- Directed by: Greydon Clark
- Written by: Al Gomez Mickey Epps Curtis Burch
- Produced by: Greydon Clark
- Starring: Joe Don Baker; Leif Green; Jim Greenleaf; Scott McGinnis;
- Cinematography: Nicholas Josef von Sternberg
- Edited by: Larry Bock
- Production company: Jensen Farley Pictures
- Distributed by: Citadel Films Liberation Entertainment
- Release date: March 4, 1983;
- Running time: 88 minutes
- Country: United States
- Language: English
- Budget: $300,000 (estimated)
- Box office: $3,952,448 (USA) $1,256,315

= Joysticks (film) =

1983 film by Greydon Clark

Joysticks is a 1983 American comedy film directed by Greydon Clark.

==Plot==
Jefferson Bailey (Scott McGinnis) runs the most popular video arcade in town, much to the chagrin of local businessman Joseph Rutter (Joe Don Baker). With his two bumbling nephews, Rutter aims to frame Bailey and have his business shut down. Bailey, however, is wise to Rutter's plan and teams with best friends Eugene Groebe (Leif Green) and McDorfus (Jim Greenleaf) to stop this scheme, which also involves a video game duel with punker King Vidiot (Jon Gries).

==Production==
Director Greydon Clark decided his next film would be an R-rated teen sex comedy based around video games when he saw a group of teenagers playing arcade games in the lobby during a test screening of his previous film, Wacko. The original title was Video Madness. The production took 13 days. Midway Games allowed the film to use the image of Pac-Man just for featuring its games in the film. These included Satan's Hollow and the then-unreleased Super Pac-Man used during the film's climactic video game showdown. It also showcased a game by Los Angeles company Computer Kinetics Corp. called Stripper, which was a mod of a Shoei game called Streaker.

==Release==
The film was theatrically released on March 4, 1983, in the United States by Jensen Farley Pictures and was the fifth highest grossing in its first week. It grossed $3,952,448 in the United States.

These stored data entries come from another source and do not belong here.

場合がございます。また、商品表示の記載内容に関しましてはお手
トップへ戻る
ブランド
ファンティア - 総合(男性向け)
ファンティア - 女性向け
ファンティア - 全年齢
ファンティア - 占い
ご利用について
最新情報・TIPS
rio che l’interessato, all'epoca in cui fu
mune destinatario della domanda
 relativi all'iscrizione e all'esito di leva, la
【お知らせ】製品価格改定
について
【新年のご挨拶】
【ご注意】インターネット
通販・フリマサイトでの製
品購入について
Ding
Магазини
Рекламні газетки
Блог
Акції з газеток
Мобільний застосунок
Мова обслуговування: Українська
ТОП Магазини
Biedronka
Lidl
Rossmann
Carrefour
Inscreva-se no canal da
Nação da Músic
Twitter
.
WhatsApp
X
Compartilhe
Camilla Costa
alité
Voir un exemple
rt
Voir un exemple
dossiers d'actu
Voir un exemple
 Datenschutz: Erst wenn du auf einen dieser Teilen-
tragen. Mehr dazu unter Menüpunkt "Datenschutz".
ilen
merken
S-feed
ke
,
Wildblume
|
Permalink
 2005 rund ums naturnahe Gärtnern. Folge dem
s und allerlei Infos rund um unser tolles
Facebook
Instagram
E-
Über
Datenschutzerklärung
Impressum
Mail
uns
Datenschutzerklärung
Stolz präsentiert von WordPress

The film was released on VHS and Betamax by Vestron Video. Liberation Entertainment released the film on DVD in 2006. It was released on Blu-ray by Scorpion in 2013 as a 30th anniversary edition.

In May 2024, Movie Rewind Collection (MVD) released an all new Blu-Ray of the film.

==Soundtrack==
The film's soundtrack was released in November 2015 by Eczema Records.